In place of the elegist’s habitual faith in the enduring power of the written word, the primacy accorded in these poems to song and dance substitutes a different kind of endurance: “the song outlives all,” but “the singer is never the same.” The song survives not to confer glory on an individual singer, but only to be continually reinterpreted in the mortal bodies of successive generations of performers.

In some poems, Friesen’s characteristic refusal to separate words with punctuation celebrates the possibilities of cultural pluralism:

that alluvial moment

morocco sacromonte and

sepharad where songs

hook into each other

songs arrive and leave

owned by no one

only the dead have

the voice to sing them (“Alluvial”)

The universalist conviction that these songs are “owned by no one” enables the poet to absorb various influences into his own work, yet this is accompanied by a persistent awareness of his separateness from the cultures that he encounters as a traveller.
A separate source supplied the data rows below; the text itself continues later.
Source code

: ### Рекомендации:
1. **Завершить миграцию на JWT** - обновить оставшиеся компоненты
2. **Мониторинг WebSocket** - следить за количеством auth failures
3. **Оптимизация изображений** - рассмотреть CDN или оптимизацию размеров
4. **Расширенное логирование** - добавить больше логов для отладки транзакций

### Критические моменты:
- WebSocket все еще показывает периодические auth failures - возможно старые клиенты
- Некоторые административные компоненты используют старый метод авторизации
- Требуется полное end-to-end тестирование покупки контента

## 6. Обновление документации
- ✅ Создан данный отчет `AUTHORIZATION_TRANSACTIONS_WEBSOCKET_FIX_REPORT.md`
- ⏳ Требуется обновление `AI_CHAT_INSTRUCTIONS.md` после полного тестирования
For example, in another poem about flamenco, he sits outside a club listening to the “staccato of black shoes” coming from within (“Almost 60 Outside Peña de la Platería”). This ex-centric position is reinforced by recurrent images of windows as metaphors for the poet’s encounters with otherness: in “Widow,” the window is a site of revelation and concealment as the poet can see a woman’s hands “[lying] on the sill,” yet admits he doesn’t “know what’s behind her / in the dark room / what she will enter when she turns.” Friesen’s attraction to and distance from the melancholic fado tradition from which he borrows is acknowledged from the outset in the titular poem that opens the collection:

the world is quiet outside

though you know it’s writhing

you can’t speak

about the world

the fadista sang

of a dark boat

you make do

with the night you have

Like Glenn’s cognizance of her “small-throated” griefs, Friesen’s “making do” is a reminder of the importance of putting one’s own losses and longings into perspective. His poems do more than “make do,” however; they are both evocative and compelling in their exploration of how loss can connect us across cultural boundaries, yet also make visible the limits of that connectedness.